Nonetheless, at trial, the Supreme Court erred in allowing into evidence testimony given by the infant plaintiff with respect to the County at the hearing held pursuant to General Municipal Law § 50-h, as well as the infant plaintiff's deposition testimony with respect to all of the defendants, in lieu of live testimony that would have been subject to cross-examination. Although CPLR 3117 (a) (3) permits a party to introduce his or her own deposition transcript into evidence at trial if the party is "unable to attend or testify because of age, sickness, infirmity, or imprisonment" (see generally Cutler v Konover, 81 AD2d 571, 572 [1981], affd 55 NY2d 891 [1982]; Wojtas v Fifth Ave. Coach Corp., 23 AD2d 685 [1965]), and General Municipal Law § 50-h (4) also permits the use, under similar circumstances, of transcripts of hearings held pursuant to General Municipal Law § 50-h, as against municipal defendants only (see Weinberg v City of New York, 3 AD3d 489, 490 [2004]; Claypool v City of New York, 267 AD2d 33, 35 [1999]), here, the trial court improvidently exercised its discretion (see Cutler v Konover, 81 AD2d at 572) in allowing the deposition and municipal hearing transcripts to be used in lieu of live testimony. The ground for admissibility in this case, as proffered by the plaintiffs' expert, was inadequate and lacked factual support (see People v Slaughter, 163 AD2d 342, 343-344 [1990]; Naso v 1994 BA Leasing Corp., 13 Misc 3d 1230[A], 2006 NY Slip Op 52064[U] [2006]; People v Del Mastro, 72 Misc 2d 809, 812-813 [1973]). Moreover, in light of the fact that the infant plaintiff testified in the course of the municipal hearing that he complained five times that his roommate engaged in the offensive conduct, but testified during the deposition that he complained only once, the defendants' fundamental common-law right to cross-examination (see Alford v United States, 282 US 687, 691 [1931]; Matter of Friedel v Board of Regents of Univ. of State of N.Y., 296 NY 347, 352 [1947]) assumed particular importance with respect to the ultimate assessment of the infant plaintiff's credibility on the issue of notice.

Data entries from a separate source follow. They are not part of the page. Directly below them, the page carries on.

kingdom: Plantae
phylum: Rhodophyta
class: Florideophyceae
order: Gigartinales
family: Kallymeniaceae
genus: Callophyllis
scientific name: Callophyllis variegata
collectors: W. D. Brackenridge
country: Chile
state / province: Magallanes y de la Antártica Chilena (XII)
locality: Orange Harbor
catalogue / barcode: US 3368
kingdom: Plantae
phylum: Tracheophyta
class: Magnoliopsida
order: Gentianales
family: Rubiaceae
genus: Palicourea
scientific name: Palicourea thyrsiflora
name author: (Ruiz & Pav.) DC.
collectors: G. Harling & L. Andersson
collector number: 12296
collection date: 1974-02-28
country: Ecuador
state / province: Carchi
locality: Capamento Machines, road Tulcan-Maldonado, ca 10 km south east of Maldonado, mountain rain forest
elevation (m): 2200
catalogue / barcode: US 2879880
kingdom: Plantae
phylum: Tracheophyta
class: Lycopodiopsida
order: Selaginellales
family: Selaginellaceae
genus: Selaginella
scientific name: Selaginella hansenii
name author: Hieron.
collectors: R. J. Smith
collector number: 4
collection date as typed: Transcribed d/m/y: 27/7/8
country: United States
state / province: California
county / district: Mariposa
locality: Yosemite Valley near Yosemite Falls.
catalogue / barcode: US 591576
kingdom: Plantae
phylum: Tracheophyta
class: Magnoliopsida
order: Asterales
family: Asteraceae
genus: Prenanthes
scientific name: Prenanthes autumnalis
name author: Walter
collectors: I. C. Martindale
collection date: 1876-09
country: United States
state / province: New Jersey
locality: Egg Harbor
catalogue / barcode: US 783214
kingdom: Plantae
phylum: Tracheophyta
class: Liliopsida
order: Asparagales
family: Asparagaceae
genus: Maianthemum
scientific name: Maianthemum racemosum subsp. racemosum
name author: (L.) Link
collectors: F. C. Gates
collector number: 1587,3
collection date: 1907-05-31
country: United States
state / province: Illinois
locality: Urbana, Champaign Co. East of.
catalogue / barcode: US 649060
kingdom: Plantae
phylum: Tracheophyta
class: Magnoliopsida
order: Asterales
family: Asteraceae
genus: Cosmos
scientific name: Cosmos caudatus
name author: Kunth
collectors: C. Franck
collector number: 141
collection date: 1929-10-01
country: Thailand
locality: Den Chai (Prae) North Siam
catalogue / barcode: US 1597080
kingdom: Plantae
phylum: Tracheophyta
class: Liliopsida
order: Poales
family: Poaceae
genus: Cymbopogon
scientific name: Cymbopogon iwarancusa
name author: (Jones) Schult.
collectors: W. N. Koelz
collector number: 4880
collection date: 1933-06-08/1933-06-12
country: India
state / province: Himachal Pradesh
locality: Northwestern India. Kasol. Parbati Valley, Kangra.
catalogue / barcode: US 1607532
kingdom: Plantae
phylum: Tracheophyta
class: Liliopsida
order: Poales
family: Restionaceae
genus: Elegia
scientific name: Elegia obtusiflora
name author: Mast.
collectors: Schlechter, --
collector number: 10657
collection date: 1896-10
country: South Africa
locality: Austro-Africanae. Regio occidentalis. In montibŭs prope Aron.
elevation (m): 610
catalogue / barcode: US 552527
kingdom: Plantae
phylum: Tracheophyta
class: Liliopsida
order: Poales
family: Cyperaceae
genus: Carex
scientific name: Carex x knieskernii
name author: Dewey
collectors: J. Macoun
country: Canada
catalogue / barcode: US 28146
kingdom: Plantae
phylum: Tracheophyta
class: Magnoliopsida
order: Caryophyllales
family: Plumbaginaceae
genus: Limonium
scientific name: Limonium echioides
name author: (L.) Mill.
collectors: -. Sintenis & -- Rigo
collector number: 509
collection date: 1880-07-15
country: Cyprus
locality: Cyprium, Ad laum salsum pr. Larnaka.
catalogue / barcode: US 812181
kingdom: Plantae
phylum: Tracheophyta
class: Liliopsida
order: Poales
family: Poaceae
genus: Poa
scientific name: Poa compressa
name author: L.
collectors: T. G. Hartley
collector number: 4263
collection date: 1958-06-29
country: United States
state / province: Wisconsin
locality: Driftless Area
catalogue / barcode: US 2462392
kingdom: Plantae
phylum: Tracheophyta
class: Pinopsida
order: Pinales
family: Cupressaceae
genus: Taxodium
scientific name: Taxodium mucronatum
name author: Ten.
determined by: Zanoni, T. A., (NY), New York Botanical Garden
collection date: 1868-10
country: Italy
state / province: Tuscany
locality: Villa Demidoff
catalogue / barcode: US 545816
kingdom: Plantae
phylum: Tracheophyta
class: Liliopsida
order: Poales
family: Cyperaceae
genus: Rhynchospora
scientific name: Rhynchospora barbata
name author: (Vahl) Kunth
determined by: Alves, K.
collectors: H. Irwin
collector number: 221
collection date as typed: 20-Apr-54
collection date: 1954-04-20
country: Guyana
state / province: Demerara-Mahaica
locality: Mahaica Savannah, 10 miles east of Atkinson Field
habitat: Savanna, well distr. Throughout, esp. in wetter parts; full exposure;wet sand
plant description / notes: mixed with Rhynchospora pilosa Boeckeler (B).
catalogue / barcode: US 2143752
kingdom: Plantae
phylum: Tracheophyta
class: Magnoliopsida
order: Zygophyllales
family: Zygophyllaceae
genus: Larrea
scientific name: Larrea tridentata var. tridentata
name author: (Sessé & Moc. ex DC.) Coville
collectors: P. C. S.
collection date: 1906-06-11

The defendants' inability to challenge the infant plaintiff's credibility through live cross-examination at trial requires that a new trial be held, not only on the issue of liability, but on the issue of damages as well, if warranted (see McNeill v LaSalle Partners, 52 AD3d 407, 410 [2008]; Holt v Welding Servs., 264 AD2d 562, 563 [1999]).

The County asserted a cross claim against, among others, the infant plaintiff's roommate, whom the trial evidence established as the sole intentional tortfeasor. Where, as here, a case is tried without a jury, this Court's power to review the evidence is as broad as that of the trial court, "taking into account in a close case 'the fact that the trial judge had the advantage of seeing the witnesses' " (Northern Westchester Professional Park Assoc. v Town of Bedford, 60 NY2d 492, 499 [1983], quoting York Mtge. Corp. v Clotar Constr. Corp., 254 NY 128, 133-134 [1930]). On this record, the trial court erred in finding that the roommate was 0% at fault, notwithstanding the fact that he was only 11 years old at the time of the alleged incidents underlying the complaint (see Williams v Hays, 143 NY 442, 451 [1894]; Rausch v McVeigh, 105 Misc 2d 163 [1980]; Blackwood v Farley, 40 Misc 2d 289, 289-290 [1963]; cf. Scinta v Connelly, 54 AD2d 616 [1976]). [*3]

We need not reach the parties' remaining contentions in light of our determination. Spolzino, J.P., Dillon, Miller and Dickerson, JJ., concur.